Nach dem Qualifying von Saudi-Arabien verschob sich die Sicherheitsfrage am Samstag wieder vom politischen aufs sportliche Terrain: Ist der Jeddah Corniche Circuit zu gefährlich? Mick Schumachers Horror-Unfall führte eindrucksvoll vor Augen, wie schnell die Formel-1-Boliden auf dem Stadtkurs unterwegs, und wie nah die Mauern sind.

Das Sicht-Problem im Betonkanal ist hinlänglich bekannt. Auch das Rückversetzen einiger Mauern um knapp zwei Meter machte die Situation nicht besser. Die Formel-1-Generation 2022 mit ihren größeren Reifen und den Deflektoren über den Vorderrädern hat die Verbesserungen wieder aufgefressen. Bei Schumacher war es jedoch nicht die Sicht, die zu dem schlimmen Unfall führte.

Der Haas-Pilot blieb zwar unverletzt, wird aber heute in Saudi-Arabien nicht starten. Haas müsste ein komplett neues Auto aufbauen, damit Schumacher aus der Boxengasse starten kann. Teamchef Günther Haas will da nichts übers Knie brechen und möglicherweise sogar das nächste Rennen in Melbourne beeinträchtigen.

Schumacher: Zweiter großer Unfall in zwei Tagen

Viele stellten sich beim Schumacher-Crash die Frage, warum an dieser Stelle eine massive Betonmauer steht. Den türkischen Formel-2-Piloten Cem Bölükbasi erwischte es am Freitag an der gleichen Stelle in exakt der gleichen Weise. Er trug eine Gehirnerschütterung davon und konnte das Wochenende nicht bestreiten.

Das Problem liegt darin begründet, dass Berechnungen und die FIA-Datenbank derartige Unfälle an dieser Stelle für äußerst unwahrscheinlich halten. Eine sogenannte Safer-Barriere, wie sie an anderen Stellen der Strecke und vor allem auf US-Ovalen zum Einsatz kommt, hätte den Schumacher-Unfall kaum besser gemacht.

Die Safer-Barrieren wurden für spitze Aufprallwinkel entwickelt. Sie sorgen dafür, dass die Autos nicht zurück auf die Strecke geschleudert werden. Schumachers Haas aber krachte fast senkrecht in die Mauer.

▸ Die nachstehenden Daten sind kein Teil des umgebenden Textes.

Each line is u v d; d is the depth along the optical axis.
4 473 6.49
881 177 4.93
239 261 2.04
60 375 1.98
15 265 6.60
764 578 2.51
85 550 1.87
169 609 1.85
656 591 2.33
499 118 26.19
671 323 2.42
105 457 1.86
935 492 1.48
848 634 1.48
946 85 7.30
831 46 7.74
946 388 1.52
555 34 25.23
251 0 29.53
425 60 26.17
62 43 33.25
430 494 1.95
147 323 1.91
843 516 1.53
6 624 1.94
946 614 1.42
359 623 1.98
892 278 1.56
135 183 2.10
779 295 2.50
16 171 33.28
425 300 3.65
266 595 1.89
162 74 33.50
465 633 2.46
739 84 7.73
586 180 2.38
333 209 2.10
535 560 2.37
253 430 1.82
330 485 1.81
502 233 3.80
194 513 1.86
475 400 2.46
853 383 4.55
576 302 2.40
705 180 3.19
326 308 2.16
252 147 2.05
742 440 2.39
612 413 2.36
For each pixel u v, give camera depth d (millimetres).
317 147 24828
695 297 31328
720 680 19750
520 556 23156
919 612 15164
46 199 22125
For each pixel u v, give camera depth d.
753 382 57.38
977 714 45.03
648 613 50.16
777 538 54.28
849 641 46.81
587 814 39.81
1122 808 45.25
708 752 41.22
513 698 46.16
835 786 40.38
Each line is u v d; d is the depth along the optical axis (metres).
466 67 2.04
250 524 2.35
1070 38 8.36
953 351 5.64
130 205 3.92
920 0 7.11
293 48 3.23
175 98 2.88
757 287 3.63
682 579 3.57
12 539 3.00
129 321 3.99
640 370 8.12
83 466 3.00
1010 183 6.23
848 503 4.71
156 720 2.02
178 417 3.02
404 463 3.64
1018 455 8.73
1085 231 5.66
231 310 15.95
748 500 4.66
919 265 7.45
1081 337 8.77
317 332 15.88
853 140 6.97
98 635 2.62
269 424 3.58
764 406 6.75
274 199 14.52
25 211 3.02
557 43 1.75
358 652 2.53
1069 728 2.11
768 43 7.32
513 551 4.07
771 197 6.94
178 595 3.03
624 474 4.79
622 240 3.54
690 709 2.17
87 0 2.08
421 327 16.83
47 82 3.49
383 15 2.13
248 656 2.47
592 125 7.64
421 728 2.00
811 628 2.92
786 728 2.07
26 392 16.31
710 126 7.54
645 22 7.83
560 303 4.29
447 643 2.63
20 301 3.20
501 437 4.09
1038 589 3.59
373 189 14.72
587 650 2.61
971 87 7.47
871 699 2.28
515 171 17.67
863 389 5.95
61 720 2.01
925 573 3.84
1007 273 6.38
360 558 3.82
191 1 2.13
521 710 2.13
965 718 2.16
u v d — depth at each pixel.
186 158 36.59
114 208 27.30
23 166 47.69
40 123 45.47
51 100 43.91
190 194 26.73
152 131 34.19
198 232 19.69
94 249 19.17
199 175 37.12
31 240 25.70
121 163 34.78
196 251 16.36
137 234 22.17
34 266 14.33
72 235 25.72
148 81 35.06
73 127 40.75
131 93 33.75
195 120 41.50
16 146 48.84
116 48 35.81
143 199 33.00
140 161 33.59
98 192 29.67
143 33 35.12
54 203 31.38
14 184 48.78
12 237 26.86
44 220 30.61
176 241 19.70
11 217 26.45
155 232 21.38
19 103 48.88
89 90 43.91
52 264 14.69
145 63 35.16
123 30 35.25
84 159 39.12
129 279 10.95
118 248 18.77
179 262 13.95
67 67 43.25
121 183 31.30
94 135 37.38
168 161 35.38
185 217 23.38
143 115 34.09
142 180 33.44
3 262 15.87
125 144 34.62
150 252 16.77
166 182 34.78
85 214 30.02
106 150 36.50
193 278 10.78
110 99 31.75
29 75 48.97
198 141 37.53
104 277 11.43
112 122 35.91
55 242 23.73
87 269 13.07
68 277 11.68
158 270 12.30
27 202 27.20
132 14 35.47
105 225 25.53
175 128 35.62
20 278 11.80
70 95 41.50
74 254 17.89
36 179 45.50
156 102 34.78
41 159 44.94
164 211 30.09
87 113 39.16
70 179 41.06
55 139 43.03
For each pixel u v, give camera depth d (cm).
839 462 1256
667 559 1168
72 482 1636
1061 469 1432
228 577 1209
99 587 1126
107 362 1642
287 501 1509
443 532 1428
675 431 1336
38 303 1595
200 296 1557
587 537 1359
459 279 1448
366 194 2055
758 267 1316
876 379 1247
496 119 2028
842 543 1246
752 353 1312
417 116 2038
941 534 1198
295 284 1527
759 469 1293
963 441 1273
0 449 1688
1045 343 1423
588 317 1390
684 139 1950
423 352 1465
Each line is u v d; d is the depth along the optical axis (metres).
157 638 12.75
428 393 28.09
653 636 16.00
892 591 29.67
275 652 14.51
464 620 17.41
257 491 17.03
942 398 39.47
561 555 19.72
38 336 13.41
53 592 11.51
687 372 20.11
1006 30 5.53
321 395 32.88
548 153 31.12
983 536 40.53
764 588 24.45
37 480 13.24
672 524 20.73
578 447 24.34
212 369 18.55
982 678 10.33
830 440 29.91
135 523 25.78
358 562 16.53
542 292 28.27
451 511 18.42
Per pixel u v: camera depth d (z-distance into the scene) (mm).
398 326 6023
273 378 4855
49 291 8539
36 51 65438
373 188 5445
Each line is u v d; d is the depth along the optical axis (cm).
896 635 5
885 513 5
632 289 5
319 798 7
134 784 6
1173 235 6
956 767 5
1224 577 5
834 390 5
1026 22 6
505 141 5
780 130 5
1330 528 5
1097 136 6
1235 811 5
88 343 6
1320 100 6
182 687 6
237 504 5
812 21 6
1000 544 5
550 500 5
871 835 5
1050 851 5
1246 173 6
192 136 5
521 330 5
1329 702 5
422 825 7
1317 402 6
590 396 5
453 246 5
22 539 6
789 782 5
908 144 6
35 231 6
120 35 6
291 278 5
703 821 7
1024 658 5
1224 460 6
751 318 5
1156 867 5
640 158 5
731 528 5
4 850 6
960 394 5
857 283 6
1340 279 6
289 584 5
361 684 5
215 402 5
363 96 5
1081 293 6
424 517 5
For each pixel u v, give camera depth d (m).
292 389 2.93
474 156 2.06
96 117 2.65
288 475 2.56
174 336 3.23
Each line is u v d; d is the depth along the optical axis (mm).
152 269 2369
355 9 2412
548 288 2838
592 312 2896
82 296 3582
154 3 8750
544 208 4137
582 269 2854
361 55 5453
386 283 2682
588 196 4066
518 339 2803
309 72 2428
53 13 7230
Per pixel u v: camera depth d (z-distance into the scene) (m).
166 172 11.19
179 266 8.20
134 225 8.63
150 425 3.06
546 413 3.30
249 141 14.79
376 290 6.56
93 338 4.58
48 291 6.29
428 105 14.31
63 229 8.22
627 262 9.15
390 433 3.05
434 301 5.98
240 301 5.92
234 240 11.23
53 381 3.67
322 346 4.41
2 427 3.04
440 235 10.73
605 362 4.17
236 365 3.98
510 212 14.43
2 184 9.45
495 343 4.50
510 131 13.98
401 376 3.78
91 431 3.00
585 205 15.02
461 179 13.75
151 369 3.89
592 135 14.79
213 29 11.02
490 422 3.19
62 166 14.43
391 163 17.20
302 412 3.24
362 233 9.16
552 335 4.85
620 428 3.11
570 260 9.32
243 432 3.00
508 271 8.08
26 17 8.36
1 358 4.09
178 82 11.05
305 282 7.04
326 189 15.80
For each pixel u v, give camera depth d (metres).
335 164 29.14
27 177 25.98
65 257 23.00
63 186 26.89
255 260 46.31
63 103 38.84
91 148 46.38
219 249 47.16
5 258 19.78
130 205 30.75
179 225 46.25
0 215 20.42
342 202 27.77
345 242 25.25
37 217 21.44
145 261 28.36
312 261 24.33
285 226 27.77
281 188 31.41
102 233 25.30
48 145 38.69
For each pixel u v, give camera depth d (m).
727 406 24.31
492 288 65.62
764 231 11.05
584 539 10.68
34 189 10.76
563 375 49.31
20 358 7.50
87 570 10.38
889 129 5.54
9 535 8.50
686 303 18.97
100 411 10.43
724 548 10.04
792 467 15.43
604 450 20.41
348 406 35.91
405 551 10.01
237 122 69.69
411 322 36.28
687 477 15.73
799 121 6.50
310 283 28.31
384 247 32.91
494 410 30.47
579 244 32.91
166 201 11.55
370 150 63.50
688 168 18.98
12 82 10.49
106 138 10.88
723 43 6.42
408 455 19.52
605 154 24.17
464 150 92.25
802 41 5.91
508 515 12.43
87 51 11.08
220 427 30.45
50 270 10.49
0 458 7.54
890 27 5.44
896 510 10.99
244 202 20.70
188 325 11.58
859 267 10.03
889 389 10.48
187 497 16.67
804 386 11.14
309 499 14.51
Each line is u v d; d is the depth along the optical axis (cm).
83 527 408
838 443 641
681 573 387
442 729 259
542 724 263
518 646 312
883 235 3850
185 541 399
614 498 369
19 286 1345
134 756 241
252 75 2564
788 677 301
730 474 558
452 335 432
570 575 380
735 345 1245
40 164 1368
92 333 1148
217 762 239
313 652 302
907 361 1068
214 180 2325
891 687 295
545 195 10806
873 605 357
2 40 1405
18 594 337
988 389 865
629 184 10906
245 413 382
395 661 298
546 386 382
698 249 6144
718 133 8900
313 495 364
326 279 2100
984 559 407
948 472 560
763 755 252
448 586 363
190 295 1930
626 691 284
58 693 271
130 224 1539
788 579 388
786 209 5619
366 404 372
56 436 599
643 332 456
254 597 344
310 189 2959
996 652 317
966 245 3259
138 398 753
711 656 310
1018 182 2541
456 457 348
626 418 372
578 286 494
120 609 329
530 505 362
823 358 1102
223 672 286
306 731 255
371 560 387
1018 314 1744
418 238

Eine Tecpro-Barriere hätte den Aufprall zumindest abgefedert. Allerdings hat eine Tecpro-Barriere bei 'normalen' Unfällen an dieser Stelle auch Nachteile. Die Autos können sich bei leichten Unfällen im spitzen Winkel verkeilen und werden dann auf die Strecke zurückgeworfen.

Die Betonmauer tut weh, erfüllt aber in Zusammenarbeit mit den extrem sicheren Formel-1-Autos ihren Zweck. Etwa 40 Zentimeter wurden die Betonklötze durch den Aufprall nach hinten verschoben.

Fahrer wegen Saudi-Arabien besorgt

Die FIA wird sich die Unfälle und die Streckensicherheit noch genauer ansehen. Kurzfristig wird es aber zumindest bei der Mauer keine Änderungen geben. Dafür könnte man über Nacht noch Anpassungen am Kerb vornehmen.

Das fordert zumindest McLaren-Pilot Lando Norris: "Mit diesen Autos gibt es im Kalender Kerbs, die man ändern muss - dieser Kerb ist einer davon. Es war schon in der Formel 2 offensichtlich. Diese Autos fahren auch sehr tief. Mit diesen Autos darf es einen so aggressiven Kerb bei diesen Geschwindigkeiten nicht geben. Auch der Winkel ist ungünstig. Etwas braucht nur ein bisschen schiefgehen und du hast einen schlimmen Unfall."

Norris fordert eine schnelle Reaktion am entsprechenden Kerb: "Ich denke, er muss für das Rennen angepasst werden." Teamkollege Daniel Ricciardo stimmt zu: "Weil diese Autos so viel tiefer sind, verzeiht dieser Kerb nichts. Wir wollen nicht, dass Dinge zu einfach werden, aber dort geht es zu weit."

Die Rennleitung plant aber nicht mit Änderungen an der Strecke. Einerseits seien ohnehin schon flache Kerbs verbaut, andererseits wolle man nicht ein Track-Limit-Problem heraufbeschwören. Norris aber warnt: "Im Rennen könnte es noch schlimmer werden, wenn man in verwirbelter Luft fährt und Untersteuern bekommt."